The Casey family on Easter Sunday before heading to church in Dell City 20 miles away; 
This is near the part of the yard where we spread the blanket to watch the meteor shower in the middle of the night

"Wake up! It's time," my father said to us in the middle of the night when we lived out in the middle of nowhere in far West Texas. We stumbled sleepily out of the house to a blanket spread in the front yard. We lay there looking up at the night sky, witnessing something we'd never seen before and haven't seen since. Falling stars covered the sky like a fireworks show. It must've been some kind of heavy meteor shower. I'll never forget it, nor many of the other experiences Dad and Mom took us through. And when I think about it, the only cost in most of those experiences was time-- their time.

Hiking up Bone Creek Canyon at the foot of Guadalupe Peak ten miles from our house

I can still look up in the sky and find Orion, the Big Dipper, the Seven Sisters, and the planet Venus that Dad taught us to recognize. For years we took empty baby food jars with us on vacation to collect soil samples from all over Texas and the other states we visited. We had every kind and color of soil imaginable, including pale caliche with bright yellow specks of uranium in it. [That accounts for our glowing personalities and nuclear appetites]. We visited educational places such as museums, historical parks, and the State Capitol, and went beach combing for shells and unbroken sand dollars at the coast.

The Casey Kids on vacation in the mid-sixties in our usual firing squad pose

During one of my dad's FAA training stints in Oklahoma City, our budget was very tight. For entertainment we found the book mobile nearby and discovered the joy of reading, or we'd walk several blocks to play in a park, and one day we even toured a meat packing plant. They warned us that we'd probably never be able to eat another hotdog or bologna sandwich after that, but unfortunately, it didn't phase us. Mom and Dad still had to knock us away from the dinner table. [that uranium thing].

My parents pose in front of our home in Salt Flat before heading to a party
the picket fence in the backyard housed the "fort" playhouse

Dad built a cool playhouses for us out of a large equipment crate during our elementary years when we lived in Fort Stockton. Due to its huge size and the fact that it didn't cost anything to build, it had to remain when we moved out to far West Texas to a place called Salt Flat. But the next big equipment crate that arrived turned into a cavalry fort within the picket fence yard behind our isolated house. Our imaginations soared in a place where TV reception was almost non-existent. Mom and Dad taught us many games and played with us often. We lived twenty miles from the very small town where we went to church and school, and ninety miles from the nearest doctor, dentist, and adequate grocery store. We spent many, many hours in a vehicle together, which allowed for plenty of singing and conversation, as well as the occasional debate [Did, too! Did not!], and wrestling match. [pre-seatbelt days]. 

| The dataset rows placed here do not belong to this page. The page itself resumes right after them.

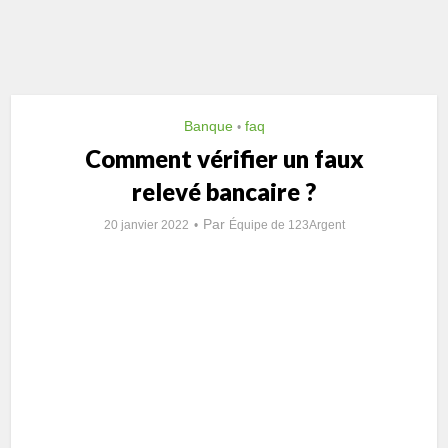
Banque
faq
•
Comment vérifier un faux
relevé bancaire ?
Par
20 janvier 2022
Équipe de 123Argent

Visiting friends in Cloudcroft, NM 

I started reading a book recently that stated all families were dysfunctional, and the unrealistic Walton and Brady Bunch mentality about happy, functional families were why people in general were so messed up. I put the book down. My family was far from perfect, but my parents were onto something right when it came to spending time with their children. They had the same number of hours in the day everyone else had. They were and have always been there for us kids. We never had to question their love for us.

Those things don't cost money, just a little time.